** Assigned task **
Using the text on superalloys for aerospace fasteners, explain in one to three sentences why alloys that can withstand higher stresses and temperatures are needed.

** Exercise text **
________________
Superalloys used for aerospace fastener require a combination of mechanical strength, notch toughness, elevated temperature capability and corrosion/oxidation resistance.
Typical superalloy requirements
Mechanical strength requirements might include tensile, shear, fatigue, creep and/or stress rupture strengths, depending on the application demands. Strength requirements have increased as new developments in engine design and other technologies have arisen.
The continual need for greater thrust output and better fuel efficiency has resulted in faster-spinning, hotter-running gas turbine engines. This, in turn, has created the need for alloys that can withstand higher stresses and temperatures, a trend that is expected to continue.
Another critical material property is the ability to resist corrosion at ambient and elevated temperatures, including general corrosion, crevice corrosion, stress corrosion, oxidation and sulfidation. For joints exposed to potentially corrosive environments, the fastener should be galvanically compatible with the joint. That is, the materials used should be relatively close on the galvanic series. If this is not practical, platings or coatings can be applied to the “noble” corrosion resistant fasteners to promote galvanic compatibility with structures assembled from more “active” materials, such as aluminum alloys.
________________
** Information shown **
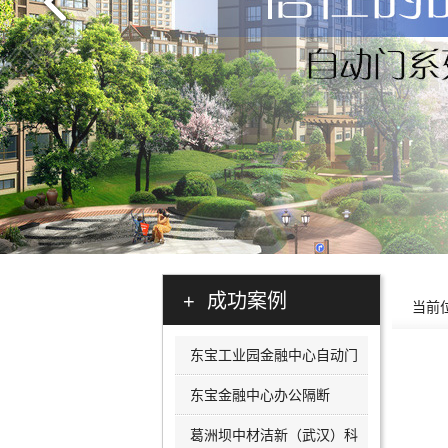
+ 成功案例
当前
东宝工业园金融中心自动门
东宝金融中心办公隔断
葛洲坝中材洁新（武汉）科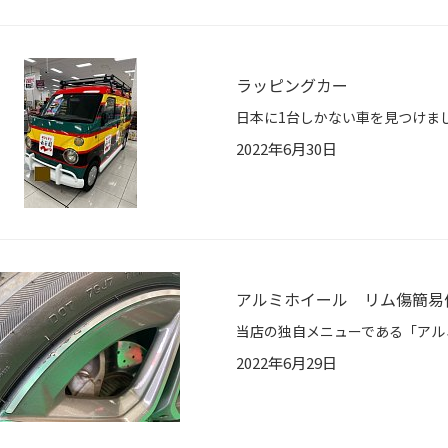
ラッピングカー
2022年6月30日
アルミホイール リム傷簡易
2022年6月29日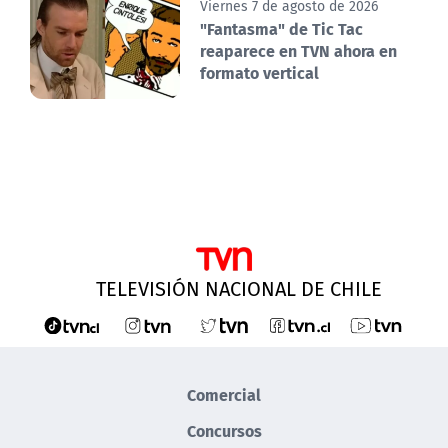
Viernes 7 de agosto de 2026
"Fantasma" de Tic Tac
reaparece en TVN ahora en
formato vertical
TELEVISIÓN NACIONAL DE CHILE
Comercial
Concursos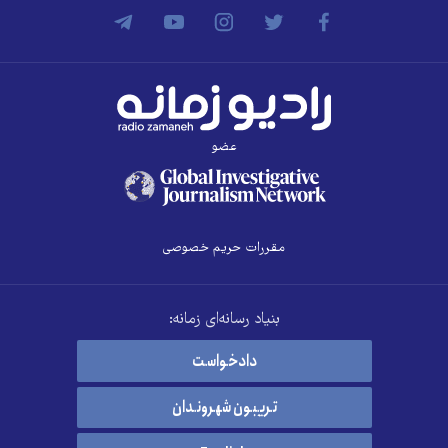
عضو
مقررات حریم خصوصی
بنیاد رسانه‌ای زمانه:
دادخواست
تریبون شهروندان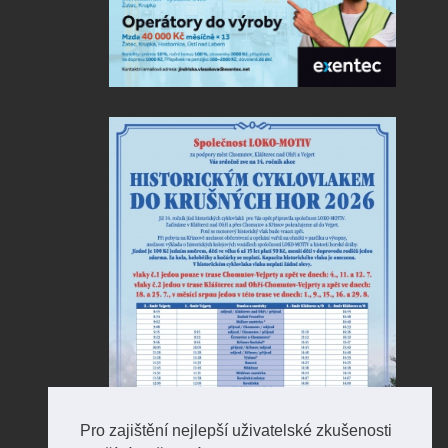
Pro zajištění nejlepší uživatelské zkušenosti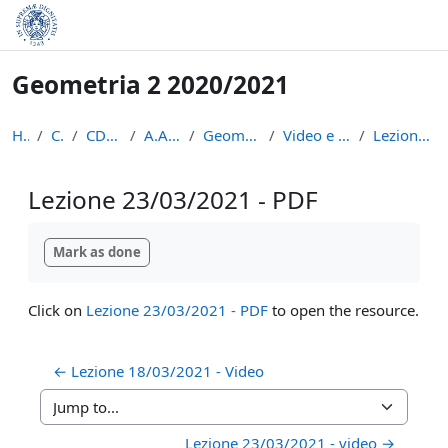
Skip to main content
Geometria 2 2020/2021
Home
Courses
CDL Matematica
A.A. 2020 - 2021
Geometria 2 2020/2021
Video e appunti delle lezioni
Lezione 23/03/2021 - PDF
Lezione 23/03/2021 - PDF
Completion requirements
Mark as done
Click on
Lezione 23/03/2021 - PDF
to open the resource.
← Lezione 18/03/2021 - Video
Jump to...
Lezione 23/03/2021 - video →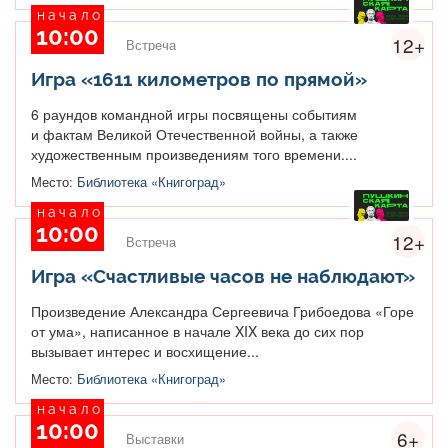
начало
10:00
12+
Встреча
Игра «1611 километров по прямой»
6 раундов командной игры посвящены событиям
и фактам Великой Отечественной войны, а также
художественным произведениям того времени....
Место:
Библиотека «Книгоград»
начало
10:00
12+
Встреча
Игра «Счастливые часов не наблюдают»
Произведение Александра Сергеевича Грибоедова «Горе
от ума», написанное в начале XIX века до сих пор
вызывает интерес и восхищение...
Место:
Библиотека «Книгоград»
начало
10:00
6+
Выставки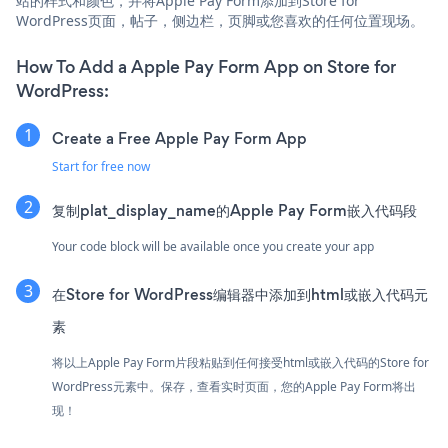
站的样式和颜色，并将Apple Pay Form添加到Store for
WordPress页面，帖子，侧边栏，页脚或您喜欢的任何位置现场。
How To Add a Apple Pay Form App on Store for
WordPress:
Create a Free Apple Pay Form App
Start for free now
复制plat_display_name的Apple Pay Form嵌入代码段
Your code block will be available once you create your app
在Store for WordPress编辑器中添加到html或嵌入代码元
素
将以上Apple Pay Form片段粘贴到任何接受html或嵌入代码的Store for
WordPress元素中。保存，查看实时页面，您的Apple Pay Form将出
现！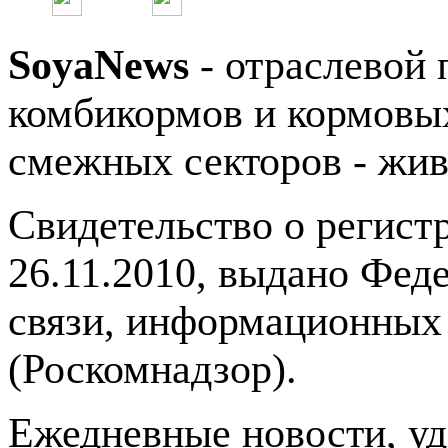
SoyaNews
- отраслевой 
комбикормов и кормовых
смежных секторов - жив
Свидетельство о регис
26.11.2010, выдано Фед
связи, информационных
(Роскомнадзор).
Ежедневные новости, у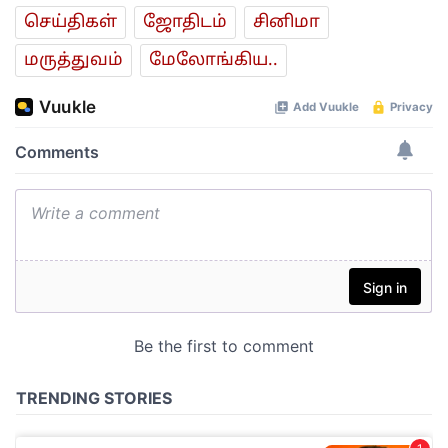
செய்திகள்
ஜோ‌திட‌ம்
சினிமா
மரு‌த்துவ‌ம்
மேலோங்கிய..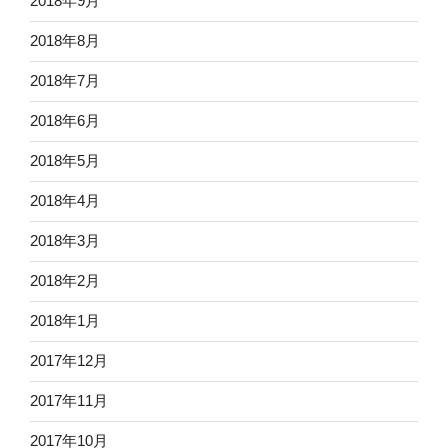
2018年9月
2018年8月
2018年7月
2018年6月
2018年5月
2018年4月
2018年3月
2018年2月
2018年1月
2017年12月
2017年11月
2017年10月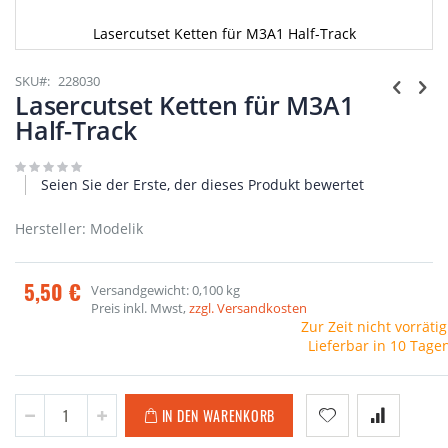
Lasercutset Ketten für M3A1 Half-Track
Zum
Anfang
SKU
228030
der
Lasercutset Ketten für M3A1
Bildgalerie
Half-Track
springen
Seien Sie der Erste, der dieses Produkt bewertet
Hersteller: Modelik
5,50 €
Versandgewicht: 0,100 kg
Preis inkl. Mwst,
zzgl. Versandkosten
Zur Zeit nicht vorrätig
Lieferbar in 10 Tage
IN DEN WARENKORB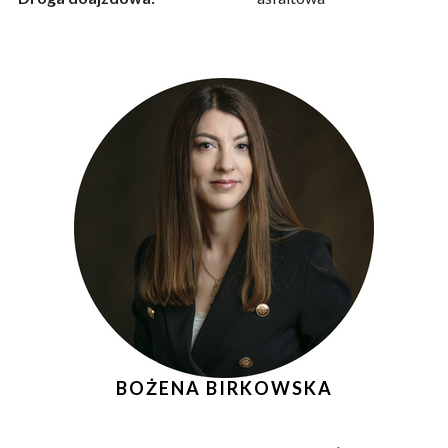
BOŻENA BIRKOWSKA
________________
** Reply to the task **
The continual need for greater thrust output and better fuel efficiency has led to gas turbine engines that spin faster and run hotter. Such engines create the need for alloys that can withstand higher stresses and temperatures, a trend expected to continue.